Dans ces conditions, et quelles que soient les clameurs du Danemark et de l'Union européenne elle-même, il n'est pas difficile de prédire que Trump exercera toutes les pressions possibles sur Copenhague pour qu'elle accepte d'organiser ce référendum d'indépendance ; également que le résultat sera favorable, et par la suite que Washington offrira à Nuuk toute la protection, la sécurité et les avantages économiques dont elle a besoin, c'est-à-dire... Les 500 millions d'euros que le Danemark verse actuellement au budget annuel du Groenland, soit 2,5 milliards, seront couverts et multipliés sans aucune difficulté législative et financière par l'administration Trump. La perte de la souveraineté danoise et européenne sur le Groenland privera par conséquent l'UE d'une grande partie de sa force sur la scène mondiale.
En ce qui concerne la deuxième question, le contrôle de l'information - et la formation de l'opinion publique qui en résulte - est un problème majeur. Les grandes entreprises technologiques, menées par les ultra-milliardaires Elon Musk, Mark Zuckerberg et Jeff Bezos, ont adopté la thèse selon laquelle les réseaux sociaux sont des outils permettant de canaliser la liberté d'expression, ce qui signifie que les filtres et les soi-disant vérificateurs doivent disparaître. Et surtout, qu'ils ne peuvent pas s'ériger en contrôleurs, juges et émetteurs de contenus qu'ils n'aiment pas.
Dès son adoption, il est apparu que la loi européenne sur les services numériques (DSL) de février 2024 est totalement incompatible avec le premier amendement de la Constitution américaine, où la liberté d'expression est une priorité et où, par conséquent, il n'y a pas de place pour des réglementations qui ne sont rien d'autre que des formes de censure.
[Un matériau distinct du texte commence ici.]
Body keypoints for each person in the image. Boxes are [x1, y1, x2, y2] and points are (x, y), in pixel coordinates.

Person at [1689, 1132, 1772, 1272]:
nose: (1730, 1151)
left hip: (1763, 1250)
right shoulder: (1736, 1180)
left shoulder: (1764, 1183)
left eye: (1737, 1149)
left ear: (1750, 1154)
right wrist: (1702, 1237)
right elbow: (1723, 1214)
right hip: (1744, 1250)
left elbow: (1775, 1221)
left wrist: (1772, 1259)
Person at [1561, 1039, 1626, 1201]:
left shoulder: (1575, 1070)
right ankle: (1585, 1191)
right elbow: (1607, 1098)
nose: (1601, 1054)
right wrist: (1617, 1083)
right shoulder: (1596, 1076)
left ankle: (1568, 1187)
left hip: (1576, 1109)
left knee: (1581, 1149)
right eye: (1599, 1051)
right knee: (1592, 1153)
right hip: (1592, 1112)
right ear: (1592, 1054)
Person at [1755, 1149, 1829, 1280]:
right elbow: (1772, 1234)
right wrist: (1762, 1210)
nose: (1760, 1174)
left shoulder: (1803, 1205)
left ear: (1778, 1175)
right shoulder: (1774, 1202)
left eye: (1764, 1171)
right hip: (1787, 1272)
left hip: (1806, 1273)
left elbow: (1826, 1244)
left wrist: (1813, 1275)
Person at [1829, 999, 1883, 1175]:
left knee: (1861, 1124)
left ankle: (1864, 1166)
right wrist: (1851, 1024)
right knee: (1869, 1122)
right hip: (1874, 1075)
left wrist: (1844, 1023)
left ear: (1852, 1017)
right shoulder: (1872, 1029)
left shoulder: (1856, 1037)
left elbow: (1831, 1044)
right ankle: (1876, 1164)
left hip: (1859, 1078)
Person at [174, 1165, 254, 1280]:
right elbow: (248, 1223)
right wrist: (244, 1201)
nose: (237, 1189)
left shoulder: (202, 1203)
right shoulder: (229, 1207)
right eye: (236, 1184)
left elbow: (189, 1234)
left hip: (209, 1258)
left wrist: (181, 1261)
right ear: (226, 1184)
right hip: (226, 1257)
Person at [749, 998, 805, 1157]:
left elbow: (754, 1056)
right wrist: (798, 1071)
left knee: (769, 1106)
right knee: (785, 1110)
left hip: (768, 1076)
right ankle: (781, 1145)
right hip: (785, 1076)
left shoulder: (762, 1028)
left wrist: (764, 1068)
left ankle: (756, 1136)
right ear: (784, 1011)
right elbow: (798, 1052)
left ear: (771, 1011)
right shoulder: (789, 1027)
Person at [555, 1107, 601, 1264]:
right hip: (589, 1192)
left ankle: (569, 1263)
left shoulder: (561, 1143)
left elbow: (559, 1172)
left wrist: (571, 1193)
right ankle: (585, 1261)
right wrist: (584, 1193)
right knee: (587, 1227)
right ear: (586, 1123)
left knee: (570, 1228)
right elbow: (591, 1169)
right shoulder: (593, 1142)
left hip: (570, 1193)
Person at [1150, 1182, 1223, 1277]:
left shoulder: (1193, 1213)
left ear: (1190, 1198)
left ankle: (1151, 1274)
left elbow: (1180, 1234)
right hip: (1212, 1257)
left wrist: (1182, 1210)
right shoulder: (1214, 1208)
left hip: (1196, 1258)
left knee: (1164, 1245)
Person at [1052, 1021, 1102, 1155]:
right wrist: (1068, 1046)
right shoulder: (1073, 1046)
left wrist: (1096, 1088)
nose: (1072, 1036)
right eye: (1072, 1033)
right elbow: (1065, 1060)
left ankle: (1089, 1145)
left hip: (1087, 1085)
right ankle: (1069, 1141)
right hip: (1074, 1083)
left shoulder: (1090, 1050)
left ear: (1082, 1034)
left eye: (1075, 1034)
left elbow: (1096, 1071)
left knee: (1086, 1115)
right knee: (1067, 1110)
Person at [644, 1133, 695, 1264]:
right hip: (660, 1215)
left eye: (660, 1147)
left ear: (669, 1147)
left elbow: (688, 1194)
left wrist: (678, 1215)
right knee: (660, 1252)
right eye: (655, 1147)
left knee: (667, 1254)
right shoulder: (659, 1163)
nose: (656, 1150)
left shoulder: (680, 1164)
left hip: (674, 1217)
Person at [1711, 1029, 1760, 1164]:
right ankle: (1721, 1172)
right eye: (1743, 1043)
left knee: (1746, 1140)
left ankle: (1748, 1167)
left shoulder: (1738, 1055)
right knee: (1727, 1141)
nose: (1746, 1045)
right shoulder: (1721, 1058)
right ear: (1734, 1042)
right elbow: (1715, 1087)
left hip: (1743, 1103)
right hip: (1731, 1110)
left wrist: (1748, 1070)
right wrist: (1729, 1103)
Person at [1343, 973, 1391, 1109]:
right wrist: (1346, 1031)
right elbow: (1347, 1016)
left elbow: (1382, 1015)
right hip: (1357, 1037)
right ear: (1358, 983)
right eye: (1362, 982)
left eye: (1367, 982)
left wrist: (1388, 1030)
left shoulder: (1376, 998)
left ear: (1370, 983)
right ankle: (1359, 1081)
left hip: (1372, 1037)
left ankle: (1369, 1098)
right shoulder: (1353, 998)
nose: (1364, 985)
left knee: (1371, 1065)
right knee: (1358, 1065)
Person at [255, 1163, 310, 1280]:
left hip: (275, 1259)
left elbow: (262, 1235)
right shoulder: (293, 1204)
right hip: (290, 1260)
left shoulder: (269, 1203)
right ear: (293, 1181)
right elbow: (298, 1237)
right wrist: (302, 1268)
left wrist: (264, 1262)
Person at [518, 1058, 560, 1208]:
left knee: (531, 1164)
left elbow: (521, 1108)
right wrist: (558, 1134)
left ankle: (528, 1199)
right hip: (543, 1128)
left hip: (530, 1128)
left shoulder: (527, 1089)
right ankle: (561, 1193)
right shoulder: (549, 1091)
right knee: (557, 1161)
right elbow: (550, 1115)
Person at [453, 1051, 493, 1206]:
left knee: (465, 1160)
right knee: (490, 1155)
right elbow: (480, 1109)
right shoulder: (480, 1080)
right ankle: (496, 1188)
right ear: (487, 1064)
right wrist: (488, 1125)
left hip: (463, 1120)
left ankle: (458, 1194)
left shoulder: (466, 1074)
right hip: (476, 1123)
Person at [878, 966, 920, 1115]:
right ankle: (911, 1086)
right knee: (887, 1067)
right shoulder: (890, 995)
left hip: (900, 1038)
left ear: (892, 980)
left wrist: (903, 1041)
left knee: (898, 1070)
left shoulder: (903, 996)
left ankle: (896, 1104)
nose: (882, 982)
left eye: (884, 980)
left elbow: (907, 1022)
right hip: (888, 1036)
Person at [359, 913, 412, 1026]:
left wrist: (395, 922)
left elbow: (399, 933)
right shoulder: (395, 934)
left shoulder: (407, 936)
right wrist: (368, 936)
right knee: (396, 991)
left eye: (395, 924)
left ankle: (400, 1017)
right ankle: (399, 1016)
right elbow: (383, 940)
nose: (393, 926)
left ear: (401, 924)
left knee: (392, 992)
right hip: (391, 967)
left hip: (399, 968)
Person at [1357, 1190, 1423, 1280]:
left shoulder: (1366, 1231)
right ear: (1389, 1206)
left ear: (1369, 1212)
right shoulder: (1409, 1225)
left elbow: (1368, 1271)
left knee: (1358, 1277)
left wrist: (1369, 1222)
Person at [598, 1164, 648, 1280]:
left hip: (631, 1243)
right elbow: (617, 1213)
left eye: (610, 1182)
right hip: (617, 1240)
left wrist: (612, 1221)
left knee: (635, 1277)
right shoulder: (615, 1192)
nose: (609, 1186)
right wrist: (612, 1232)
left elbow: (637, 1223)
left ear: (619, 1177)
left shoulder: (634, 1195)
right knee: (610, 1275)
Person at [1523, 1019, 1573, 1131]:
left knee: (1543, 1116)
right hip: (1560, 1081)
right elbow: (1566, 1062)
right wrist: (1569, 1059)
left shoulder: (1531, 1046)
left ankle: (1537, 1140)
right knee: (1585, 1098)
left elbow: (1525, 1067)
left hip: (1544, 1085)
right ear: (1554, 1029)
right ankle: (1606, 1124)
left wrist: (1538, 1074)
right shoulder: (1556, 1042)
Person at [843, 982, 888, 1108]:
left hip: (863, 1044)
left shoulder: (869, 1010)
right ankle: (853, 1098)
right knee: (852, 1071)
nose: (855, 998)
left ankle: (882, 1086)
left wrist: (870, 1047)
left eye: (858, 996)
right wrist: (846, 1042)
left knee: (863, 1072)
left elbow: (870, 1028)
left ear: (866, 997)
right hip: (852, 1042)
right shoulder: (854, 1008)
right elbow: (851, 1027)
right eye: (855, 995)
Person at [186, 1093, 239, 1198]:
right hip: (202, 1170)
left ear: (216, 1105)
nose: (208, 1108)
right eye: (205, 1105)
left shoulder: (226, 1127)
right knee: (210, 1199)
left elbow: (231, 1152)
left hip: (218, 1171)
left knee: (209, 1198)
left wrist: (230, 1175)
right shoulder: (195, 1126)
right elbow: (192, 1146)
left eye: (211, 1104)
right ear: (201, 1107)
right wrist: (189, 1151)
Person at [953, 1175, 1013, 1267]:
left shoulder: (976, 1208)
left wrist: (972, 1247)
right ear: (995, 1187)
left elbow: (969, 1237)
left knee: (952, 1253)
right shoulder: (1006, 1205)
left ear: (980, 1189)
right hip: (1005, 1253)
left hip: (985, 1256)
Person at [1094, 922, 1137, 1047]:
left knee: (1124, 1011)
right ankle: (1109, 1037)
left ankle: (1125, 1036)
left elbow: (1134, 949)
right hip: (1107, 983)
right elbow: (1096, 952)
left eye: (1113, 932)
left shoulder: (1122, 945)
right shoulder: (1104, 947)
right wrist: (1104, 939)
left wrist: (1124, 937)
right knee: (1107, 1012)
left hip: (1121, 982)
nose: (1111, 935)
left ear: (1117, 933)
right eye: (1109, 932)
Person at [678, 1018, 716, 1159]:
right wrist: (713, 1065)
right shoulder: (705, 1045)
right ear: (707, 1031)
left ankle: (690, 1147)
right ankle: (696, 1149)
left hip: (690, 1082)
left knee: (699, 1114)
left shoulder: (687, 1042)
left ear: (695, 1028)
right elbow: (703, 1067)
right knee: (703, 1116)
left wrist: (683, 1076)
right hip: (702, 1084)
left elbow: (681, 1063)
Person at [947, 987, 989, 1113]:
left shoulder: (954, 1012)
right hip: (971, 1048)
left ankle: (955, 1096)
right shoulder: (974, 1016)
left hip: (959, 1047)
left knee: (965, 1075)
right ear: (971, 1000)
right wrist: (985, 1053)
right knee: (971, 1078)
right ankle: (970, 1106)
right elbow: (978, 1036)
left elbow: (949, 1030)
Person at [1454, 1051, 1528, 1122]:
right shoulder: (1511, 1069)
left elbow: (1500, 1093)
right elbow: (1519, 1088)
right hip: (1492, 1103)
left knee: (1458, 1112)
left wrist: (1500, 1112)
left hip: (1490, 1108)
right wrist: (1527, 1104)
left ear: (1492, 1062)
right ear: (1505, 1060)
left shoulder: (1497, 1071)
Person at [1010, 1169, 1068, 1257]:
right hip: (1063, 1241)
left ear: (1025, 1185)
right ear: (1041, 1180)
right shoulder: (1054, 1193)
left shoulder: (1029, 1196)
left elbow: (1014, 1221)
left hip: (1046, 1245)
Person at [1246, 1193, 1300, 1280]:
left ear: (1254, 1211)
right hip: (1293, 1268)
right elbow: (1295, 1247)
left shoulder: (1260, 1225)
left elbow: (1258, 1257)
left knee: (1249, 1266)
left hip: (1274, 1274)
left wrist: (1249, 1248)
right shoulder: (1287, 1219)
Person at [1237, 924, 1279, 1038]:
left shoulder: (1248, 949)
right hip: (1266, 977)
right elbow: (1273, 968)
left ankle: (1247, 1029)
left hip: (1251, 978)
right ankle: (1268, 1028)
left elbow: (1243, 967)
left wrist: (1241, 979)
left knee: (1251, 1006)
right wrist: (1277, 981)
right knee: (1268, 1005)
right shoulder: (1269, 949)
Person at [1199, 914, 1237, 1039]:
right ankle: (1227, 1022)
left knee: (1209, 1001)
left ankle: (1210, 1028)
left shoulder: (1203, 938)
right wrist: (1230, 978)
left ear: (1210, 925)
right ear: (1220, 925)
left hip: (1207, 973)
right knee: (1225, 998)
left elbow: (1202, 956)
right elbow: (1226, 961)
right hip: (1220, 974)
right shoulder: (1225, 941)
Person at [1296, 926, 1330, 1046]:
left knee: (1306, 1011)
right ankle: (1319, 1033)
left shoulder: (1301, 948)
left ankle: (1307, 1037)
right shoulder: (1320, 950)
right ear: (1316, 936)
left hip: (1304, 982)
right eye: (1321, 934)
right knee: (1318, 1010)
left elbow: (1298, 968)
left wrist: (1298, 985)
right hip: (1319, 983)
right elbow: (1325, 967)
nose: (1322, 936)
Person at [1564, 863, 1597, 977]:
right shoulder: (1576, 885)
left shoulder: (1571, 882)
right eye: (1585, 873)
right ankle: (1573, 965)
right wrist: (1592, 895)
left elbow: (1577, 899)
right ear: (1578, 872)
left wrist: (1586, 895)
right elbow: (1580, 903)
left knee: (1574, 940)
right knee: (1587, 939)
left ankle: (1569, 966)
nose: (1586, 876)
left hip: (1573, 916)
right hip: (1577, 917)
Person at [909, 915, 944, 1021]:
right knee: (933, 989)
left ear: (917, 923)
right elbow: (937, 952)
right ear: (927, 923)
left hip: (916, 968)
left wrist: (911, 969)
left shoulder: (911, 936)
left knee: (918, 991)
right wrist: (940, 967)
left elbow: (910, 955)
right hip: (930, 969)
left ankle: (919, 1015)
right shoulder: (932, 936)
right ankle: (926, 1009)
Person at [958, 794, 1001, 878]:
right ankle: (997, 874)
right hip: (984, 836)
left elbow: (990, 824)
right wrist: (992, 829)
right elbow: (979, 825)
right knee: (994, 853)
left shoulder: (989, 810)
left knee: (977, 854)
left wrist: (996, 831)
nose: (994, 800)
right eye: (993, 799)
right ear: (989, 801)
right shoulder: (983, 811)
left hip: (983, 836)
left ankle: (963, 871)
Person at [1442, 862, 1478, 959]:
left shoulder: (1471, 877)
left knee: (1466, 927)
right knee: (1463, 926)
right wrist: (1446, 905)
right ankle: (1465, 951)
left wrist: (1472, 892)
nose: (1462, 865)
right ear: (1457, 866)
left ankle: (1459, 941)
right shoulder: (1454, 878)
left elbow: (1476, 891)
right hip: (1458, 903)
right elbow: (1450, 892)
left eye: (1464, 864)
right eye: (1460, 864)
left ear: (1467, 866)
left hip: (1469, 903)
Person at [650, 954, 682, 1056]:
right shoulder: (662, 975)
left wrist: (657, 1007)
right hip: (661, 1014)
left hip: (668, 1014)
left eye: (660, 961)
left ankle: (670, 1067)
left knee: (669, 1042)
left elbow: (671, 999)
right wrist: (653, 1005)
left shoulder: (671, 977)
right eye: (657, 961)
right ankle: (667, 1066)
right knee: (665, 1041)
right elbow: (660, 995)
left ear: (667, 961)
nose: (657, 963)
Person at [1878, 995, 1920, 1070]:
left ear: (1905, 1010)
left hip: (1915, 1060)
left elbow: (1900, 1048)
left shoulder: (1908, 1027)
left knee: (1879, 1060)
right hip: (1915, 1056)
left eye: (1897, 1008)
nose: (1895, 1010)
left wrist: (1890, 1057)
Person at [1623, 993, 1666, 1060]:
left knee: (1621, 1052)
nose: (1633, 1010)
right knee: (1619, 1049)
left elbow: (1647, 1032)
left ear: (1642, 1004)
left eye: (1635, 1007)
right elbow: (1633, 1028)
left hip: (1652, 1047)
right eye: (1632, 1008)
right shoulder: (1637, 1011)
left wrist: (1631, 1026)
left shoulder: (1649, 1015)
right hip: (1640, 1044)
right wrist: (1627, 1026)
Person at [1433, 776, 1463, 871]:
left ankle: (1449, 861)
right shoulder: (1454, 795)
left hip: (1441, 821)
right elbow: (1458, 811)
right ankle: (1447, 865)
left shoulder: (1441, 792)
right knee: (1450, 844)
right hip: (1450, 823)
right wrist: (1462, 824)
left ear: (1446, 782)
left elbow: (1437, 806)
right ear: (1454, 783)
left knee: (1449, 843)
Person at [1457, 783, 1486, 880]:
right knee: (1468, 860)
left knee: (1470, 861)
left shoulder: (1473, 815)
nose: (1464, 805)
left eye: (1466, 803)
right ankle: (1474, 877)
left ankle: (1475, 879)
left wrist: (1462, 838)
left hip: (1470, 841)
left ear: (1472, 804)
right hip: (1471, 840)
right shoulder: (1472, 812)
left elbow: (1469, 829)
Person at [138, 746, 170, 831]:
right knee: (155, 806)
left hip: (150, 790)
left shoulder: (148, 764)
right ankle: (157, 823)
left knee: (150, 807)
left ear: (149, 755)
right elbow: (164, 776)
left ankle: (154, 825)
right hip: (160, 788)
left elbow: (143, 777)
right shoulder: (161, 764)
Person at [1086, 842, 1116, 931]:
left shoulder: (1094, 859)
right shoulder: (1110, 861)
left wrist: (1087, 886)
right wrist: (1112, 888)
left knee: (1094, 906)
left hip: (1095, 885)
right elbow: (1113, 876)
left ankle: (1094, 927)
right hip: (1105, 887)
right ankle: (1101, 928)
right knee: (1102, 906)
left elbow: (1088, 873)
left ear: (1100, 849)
La DSL donne aux États le pouvoir de nommer des « rapporteurs de confiance » pour être les gendarmes de la liberté d'expression, une réglementation qu'en Espagne, par exemple, on veut mettre en œuvre avec une loi sur les médias qui dénote déjà un parti pris partisan étouffant.
Fabrice Epelboim, professeur à Science Po en France et spécialiste des réseaux sociaux, estime que cette différence entre les Etats-Unis et l'Europe reflète un choc culturel plus large, qui « risque d'exacerber les tensions avec des citoyens qui, influencés par Hollywood depuis des générations, s'imaginent bénéficier d'une liberté d'expression similaire à celle des Etats-Unis alors qu'en réalité ce n'est pas le cas ». Selon lui, cette crise montre que nous sommes à un tournant historique, à tel point qu'il qualifie la vision américaine de la démocratie et la vision européenne de la démocratie d'« irréconciliables ».